> Your objective
Copy the stretch of the excerpt on system response measurements from "However, on using" through "and manual observation." word for word.

However, on using minimum frequency possible, steady state couldn’t be reached and a
finite steady state error was observed. Consequently time constant was immeasurable when
K was low.
For a first order system, speed of response increases as K increases.
Accurate values of Peak Time and Settling time couldn’t be recorded because of low
precision of the instrument and manual observation.
Since, 𝜔 depends on the inverse of peak time, and peak time is very small 𝜔 fluctuates
heavily on small changes in peak time. And since, peak time couldn’t be calculated
accurately a large deviation in theoretical and experimental values was recorded.

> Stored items

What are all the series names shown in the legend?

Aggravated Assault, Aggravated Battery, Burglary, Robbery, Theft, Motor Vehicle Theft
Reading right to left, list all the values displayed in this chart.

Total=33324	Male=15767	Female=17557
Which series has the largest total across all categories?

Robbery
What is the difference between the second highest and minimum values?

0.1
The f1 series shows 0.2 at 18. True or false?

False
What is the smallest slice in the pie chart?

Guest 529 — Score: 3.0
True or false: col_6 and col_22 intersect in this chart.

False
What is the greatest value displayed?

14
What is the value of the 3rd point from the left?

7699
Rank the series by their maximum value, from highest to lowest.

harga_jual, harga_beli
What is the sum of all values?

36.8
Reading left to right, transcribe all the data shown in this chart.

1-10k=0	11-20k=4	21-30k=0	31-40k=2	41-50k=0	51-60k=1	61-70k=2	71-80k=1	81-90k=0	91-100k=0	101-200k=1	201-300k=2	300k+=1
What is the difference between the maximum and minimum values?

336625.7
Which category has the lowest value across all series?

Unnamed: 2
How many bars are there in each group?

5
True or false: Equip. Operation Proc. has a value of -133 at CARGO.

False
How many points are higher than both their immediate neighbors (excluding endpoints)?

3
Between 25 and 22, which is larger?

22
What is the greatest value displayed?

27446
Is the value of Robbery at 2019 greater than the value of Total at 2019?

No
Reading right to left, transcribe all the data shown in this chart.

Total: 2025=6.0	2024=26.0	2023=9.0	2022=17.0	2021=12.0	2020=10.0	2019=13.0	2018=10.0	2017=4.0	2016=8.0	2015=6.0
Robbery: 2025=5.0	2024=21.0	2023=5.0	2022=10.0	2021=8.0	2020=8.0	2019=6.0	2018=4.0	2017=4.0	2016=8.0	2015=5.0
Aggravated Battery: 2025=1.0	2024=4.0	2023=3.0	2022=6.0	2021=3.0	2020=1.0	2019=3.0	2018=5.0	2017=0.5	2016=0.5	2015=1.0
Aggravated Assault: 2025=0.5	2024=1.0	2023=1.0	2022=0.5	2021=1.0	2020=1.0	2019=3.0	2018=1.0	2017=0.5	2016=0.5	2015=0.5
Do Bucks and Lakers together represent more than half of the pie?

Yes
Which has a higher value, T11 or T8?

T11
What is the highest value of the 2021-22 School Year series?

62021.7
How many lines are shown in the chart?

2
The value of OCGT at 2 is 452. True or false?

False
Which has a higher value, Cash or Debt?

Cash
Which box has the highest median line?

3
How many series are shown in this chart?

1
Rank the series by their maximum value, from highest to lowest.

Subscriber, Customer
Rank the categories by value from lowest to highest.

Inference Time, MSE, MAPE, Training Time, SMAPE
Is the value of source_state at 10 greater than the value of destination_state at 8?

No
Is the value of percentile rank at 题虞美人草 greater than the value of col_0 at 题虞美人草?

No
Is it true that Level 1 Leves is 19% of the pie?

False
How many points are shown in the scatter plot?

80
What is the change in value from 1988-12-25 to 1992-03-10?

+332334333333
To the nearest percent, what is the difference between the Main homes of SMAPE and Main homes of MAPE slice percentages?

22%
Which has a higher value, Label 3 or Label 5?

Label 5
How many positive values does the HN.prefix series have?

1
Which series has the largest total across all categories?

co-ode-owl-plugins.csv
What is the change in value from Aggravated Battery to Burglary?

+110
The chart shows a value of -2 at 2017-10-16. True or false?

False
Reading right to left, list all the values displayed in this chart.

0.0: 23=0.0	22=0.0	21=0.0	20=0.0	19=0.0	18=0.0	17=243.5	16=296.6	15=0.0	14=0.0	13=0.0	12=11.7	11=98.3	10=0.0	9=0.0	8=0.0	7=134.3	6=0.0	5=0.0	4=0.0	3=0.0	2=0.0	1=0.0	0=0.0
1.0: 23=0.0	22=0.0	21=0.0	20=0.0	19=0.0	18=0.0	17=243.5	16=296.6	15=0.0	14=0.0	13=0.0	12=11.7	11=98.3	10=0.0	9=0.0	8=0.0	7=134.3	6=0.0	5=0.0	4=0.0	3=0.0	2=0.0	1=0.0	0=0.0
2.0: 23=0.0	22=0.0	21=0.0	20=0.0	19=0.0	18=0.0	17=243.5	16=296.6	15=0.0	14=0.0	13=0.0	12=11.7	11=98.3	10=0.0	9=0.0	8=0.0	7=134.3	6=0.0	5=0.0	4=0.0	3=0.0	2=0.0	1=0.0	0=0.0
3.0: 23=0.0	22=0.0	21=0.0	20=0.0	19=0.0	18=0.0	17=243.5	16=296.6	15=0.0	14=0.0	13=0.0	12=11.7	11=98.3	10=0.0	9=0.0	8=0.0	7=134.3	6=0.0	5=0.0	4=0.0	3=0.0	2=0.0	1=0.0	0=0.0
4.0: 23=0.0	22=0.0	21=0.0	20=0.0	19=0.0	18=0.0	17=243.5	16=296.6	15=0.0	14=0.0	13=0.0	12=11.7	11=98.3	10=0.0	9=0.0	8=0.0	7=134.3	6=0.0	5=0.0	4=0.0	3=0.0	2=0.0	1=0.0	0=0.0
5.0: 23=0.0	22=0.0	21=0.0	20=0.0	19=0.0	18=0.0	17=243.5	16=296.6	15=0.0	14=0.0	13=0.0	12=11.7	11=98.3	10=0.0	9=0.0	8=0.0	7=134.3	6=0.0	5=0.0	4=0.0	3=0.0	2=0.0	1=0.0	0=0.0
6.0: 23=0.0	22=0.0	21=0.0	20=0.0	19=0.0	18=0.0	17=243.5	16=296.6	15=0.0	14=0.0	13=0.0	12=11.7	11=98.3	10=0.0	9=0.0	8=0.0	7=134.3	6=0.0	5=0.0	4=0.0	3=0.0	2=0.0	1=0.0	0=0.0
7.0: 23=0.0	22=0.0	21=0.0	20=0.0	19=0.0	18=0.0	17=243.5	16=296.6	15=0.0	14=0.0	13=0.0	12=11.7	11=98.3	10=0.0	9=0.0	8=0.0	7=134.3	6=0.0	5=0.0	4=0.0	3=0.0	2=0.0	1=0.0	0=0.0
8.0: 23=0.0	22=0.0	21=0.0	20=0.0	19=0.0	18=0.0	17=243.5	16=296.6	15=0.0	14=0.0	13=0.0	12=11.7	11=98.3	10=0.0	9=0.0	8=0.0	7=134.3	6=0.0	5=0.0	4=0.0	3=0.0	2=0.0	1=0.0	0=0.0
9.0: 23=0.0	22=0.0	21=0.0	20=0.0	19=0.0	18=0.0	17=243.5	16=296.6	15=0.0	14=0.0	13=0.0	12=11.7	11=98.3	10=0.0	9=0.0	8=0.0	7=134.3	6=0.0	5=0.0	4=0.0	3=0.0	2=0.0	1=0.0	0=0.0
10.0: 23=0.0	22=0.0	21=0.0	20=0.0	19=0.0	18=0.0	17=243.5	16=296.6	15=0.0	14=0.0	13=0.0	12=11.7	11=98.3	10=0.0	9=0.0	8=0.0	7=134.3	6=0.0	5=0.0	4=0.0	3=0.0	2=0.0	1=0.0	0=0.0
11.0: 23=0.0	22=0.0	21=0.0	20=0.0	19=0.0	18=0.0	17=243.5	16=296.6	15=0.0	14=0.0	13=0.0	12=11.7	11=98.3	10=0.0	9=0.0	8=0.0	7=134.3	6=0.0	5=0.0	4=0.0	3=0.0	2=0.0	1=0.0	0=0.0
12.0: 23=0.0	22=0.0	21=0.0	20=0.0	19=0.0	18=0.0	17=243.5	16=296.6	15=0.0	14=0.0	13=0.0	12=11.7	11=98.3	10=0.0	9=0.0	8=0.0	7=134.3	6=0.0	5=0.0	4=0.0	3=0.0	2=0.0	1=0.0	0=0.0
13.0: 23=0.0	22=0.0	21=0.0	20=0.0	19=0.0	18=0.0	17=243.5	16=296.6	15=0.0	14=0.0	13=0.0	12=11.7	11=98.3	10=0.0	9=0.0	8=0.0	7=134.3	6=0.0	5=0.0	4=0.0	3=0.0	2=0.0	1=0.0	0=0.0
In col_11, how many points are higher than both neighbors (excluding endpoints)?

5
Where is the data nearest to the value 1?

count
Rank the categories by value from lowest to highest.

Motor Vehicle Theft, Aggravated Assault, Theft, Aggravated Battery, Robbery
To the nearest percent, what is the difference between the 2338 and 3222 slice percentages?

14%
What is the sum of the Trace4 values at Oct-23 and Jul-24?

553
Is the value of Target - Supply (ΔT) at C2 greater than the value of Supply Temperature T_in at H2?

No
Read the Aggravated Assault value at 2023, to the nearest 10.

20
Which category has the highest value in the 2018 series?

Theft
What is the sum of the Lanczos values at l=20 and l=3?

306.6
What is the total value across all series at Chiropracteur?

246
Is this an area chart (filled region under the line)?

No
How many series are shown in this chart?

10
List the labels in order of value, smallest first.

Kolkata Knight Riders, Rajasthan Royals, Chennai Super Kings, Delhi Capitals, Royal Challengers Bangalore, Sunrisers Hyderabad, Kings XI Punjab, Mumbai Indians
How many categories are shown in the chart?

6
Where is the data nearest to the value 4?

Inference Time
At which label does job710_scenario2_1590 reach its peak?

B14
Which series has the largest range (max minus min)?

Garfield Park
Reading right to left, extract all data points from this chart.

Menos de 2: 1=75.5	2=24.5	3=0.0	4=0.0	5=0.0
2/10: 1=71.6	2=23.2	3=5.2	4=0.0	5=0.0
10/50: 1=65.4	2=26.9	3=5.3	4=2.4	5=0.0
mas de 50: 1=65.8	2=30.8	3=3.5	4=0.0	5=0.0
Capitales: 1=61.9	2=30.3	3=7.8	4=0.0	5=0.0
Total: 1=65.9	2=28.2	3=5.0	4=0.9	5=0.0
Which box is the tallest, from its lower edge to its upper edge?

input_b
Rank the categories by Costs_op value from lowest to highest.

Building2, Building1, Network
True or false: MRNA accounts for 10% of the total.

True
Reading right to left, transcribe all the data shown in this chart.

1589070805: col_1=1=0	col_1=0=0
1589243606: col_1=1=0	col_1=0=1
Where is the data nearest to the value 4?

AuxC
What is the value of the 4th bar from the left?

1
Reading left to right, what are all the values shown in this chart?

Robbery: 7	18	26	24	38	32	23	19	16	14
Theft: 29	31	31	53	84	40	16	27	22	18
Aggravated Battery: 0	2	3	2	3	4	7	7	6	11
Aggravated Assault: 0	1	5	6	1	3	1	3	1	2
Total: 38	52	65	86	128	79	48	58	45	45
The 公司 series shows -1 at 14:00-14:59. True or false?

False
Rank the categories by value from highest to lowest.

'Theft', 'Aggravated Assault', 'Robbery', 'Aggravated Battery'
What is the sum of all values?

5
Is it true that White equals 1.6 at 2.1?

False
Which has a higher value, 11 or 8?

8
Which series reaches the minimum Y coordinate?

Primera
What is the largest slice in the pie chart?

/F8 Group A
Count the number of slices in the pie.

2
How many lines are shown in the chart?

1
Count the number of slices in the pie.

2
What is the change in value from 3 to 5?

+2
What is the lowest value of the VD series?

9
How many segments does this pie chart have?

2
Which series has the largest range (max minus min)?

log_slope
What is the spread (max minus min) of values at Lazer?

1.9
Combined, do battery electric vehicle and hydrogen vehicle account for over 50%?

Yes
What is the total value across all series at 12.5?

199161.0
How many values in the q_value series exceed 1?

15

> Answer box
However, on using minimum frequency possible, steady state couldn’t be reached and a
finite steady state error was observed. Consequently time constant was immeasurable when
K was low.
For a first order system, speed of response increases as K increases.
Accurate values of Peak Time and Settling time couldn’t be recorded because of low
precision of the instrument and manual observation.